Tuesday, May 26, 2015

Cold Kills

A reminder from Watts Up With That: Winters not Summers Increase Mortality and Stress the Economy
Cold weather kills 20 times as many people as hot weather, according to an international study analyzing over 74 million deaths in 384 locations across 13 countries. The findings were published in The Lancet.
We collected data for 384 locations in Australia, Brazil, Canada, China, Italy, Japan, South Korea, Spain, Sweden, Taiwan, Thailand, UK, and USA.

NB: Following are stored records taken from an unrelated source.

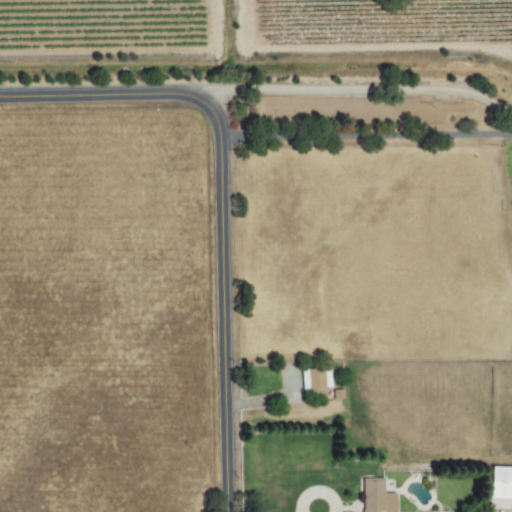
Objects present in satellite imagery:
road: (356, 95)
road: (105, 96)
road: (366, 135)
road: (226, 308)
building: (313, 381)
building: (500, 482)
road: (314, 492)
building: (375, 496)
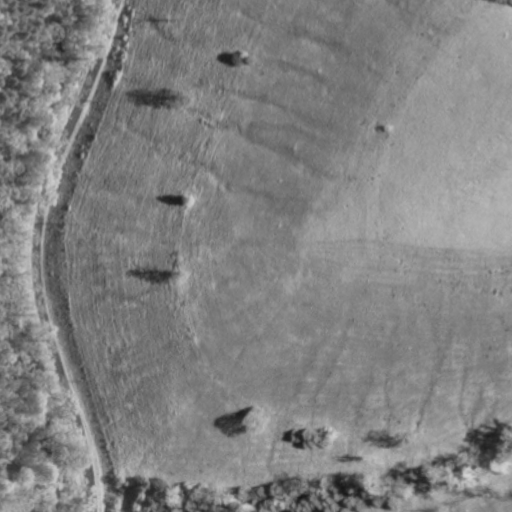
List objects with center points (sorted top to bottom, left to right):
road: (33, 252)
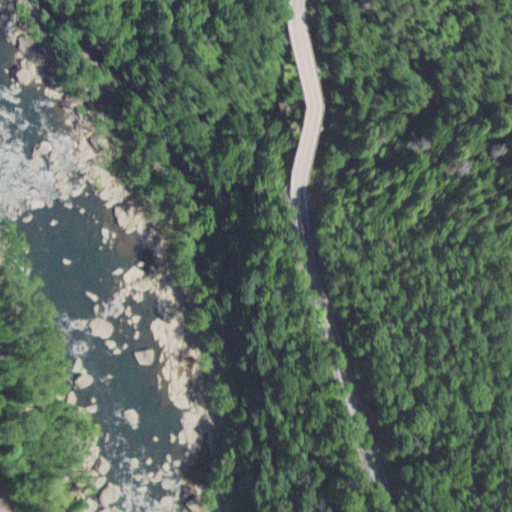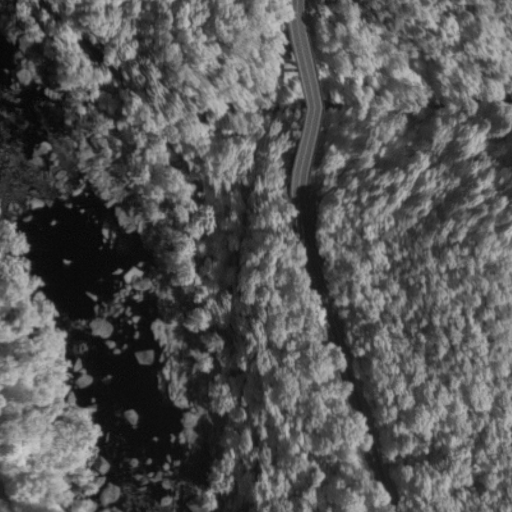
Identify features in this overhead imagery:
road: (295, 105)
road: (337, 363)
river: (49, 364)
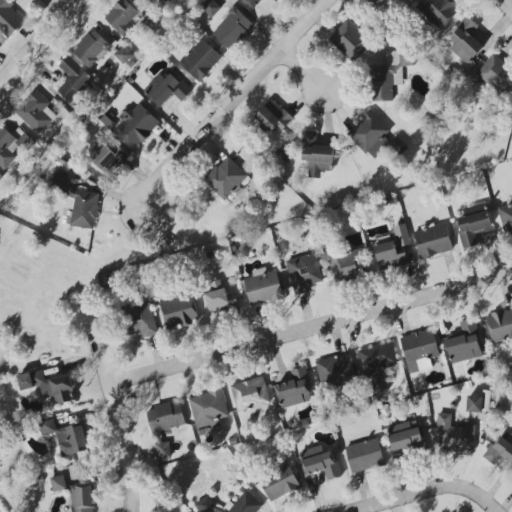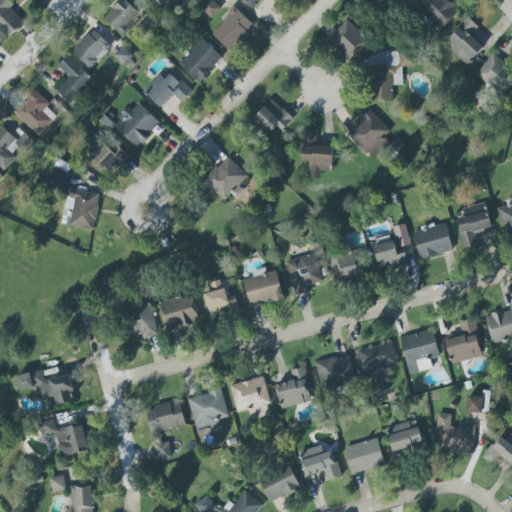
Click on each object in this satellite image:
building: (154, 2)
building: (254, 2)
road: (61, 4)
road: (505, 5)
building: (208, 7)
building: (210, 8)
building: (437, 10)
building: (121, 17)
building: (8, 19)
building: (152, 22)
building: (231, 28)
road: (37, 39)
building: (348, 40)
building: (465, 41)
building: (0, 45)
building: (0, 45)
building: (90, 48)
building: (122, 55)
building: (122, 55)
building: (199, 60)
building: (130, 63)
road: (303, 71)
building: (496, 74)
building: (72, 80)
building: (166, 89)
road: (237, 94)
building: (34, 112)
building: (272, 116)
building: (136, 124)
building: (374, 137)
building: (8, 147)
building: (315, 155)
building: (108, 158)
building: (62, 166)
building: (1, 175)
building: (0, 177)
building: (225, 179)
building: (226, 179)
road: (148, 193)
building: (83, 208)
building: (67, 209)
building: (506, 217)
building: (472, 223)
building: (400, 235)
building: (432, 241)
building: (388, 255)
building: (348, 265)
building: (303, 272)
building: (262, 286)
building: (262, 289)
building: (219, 300)
building: (177, 311)
building: (140, 320)
building: (499, 324)
road: (309, 327)
building: (464, 343)
building: (418, 350)
building: (376, 359)
building: (334, 371)
building: (467, 385)
building: (48, 386)
building: (294, 389)
building: (249, 394)
road: (111, 400)
building: (478, 403)
building: (208, 409)
building: (395, 409)
building: (162, 425)
building: (404, 436)
building: (453, 436)
building: (66, 437)
building: (499, 449)
building: (364, 455)
building: (363, 456)
building: (319, 462)
building: (57, 483)
building: (279, 483)
road: (421, 492)
building: (80, 498)
building: (230, 504)
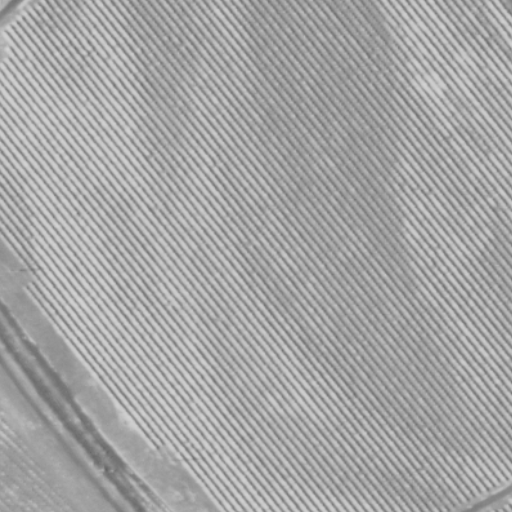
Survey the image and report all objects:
road: (11, 9)
railway: (65, 422)
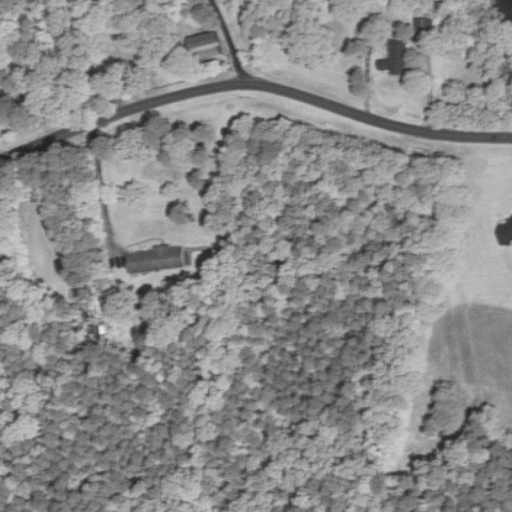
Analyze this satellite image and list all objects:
building: (424, 27)
building: (426, 27)
road: (406, 36)
road: (230, 42)
building: (204, 45)
building: (208, 45)
building: (397, 58)
building: (396, 59)
road: (253, 85)
road: (102, 184)
building: (506, 229)
building: (507, 233)
building: (155, 258)
building: (158, 258)
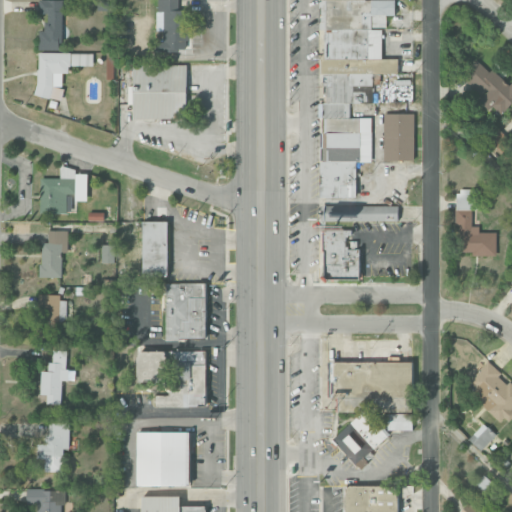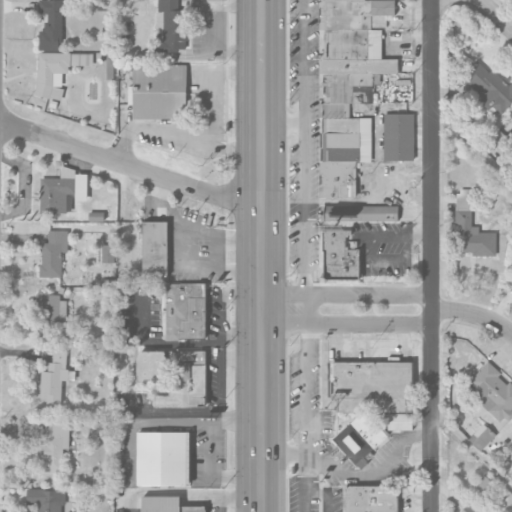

We analysed 74 225 200 deaths in various periods between 1985 and 2012. In total, 7.71% (95% empirical CI 7.43–7.91) of mortality was attributable to non-optimum temperature in the selected countries within the study period, with substantial differences between countries, ranging from 3.37% (3.06 to 3.63) in Thailand to 11.00% (9.29 to 12.47) in China. The temperature percentile of minimum mortality varied from roughly the 60th percentile in tropical areas to about the 80–90th percentile in temperate regions. More temperature-attributable deaths were caused by cold (7.29%, 7.02–7.49) than by heat (0.42%, 0.39–0.44). Extreme cold and hot temperatures were responsible for 0.86% (0.84–0.87) of total mortality.

Most of the temperature-related mortality burden was attributable to the contribution of cold. The effect of days of extreme temperature was substantially less than that attributable to milder but non-optimum weather. This evidence has important implications for the planning of public-health interventions to minimize the health consequences of adverse temperatures, and for predictions of future effect in climate-change scenarios.
Even in the good old USA, cold weather causes substantially more deaths than warm weather:


Literally thousands more people die each day in colder times of the year compared to warmer times. Why do you think old farts move to Florida?

Opponents of global warming are literally rooting for more people to die.

Yes, summer in Maryland is hot and humid. But a few days of that in summer without air conditioning is a lot more survivable than a few days without heat in  winter.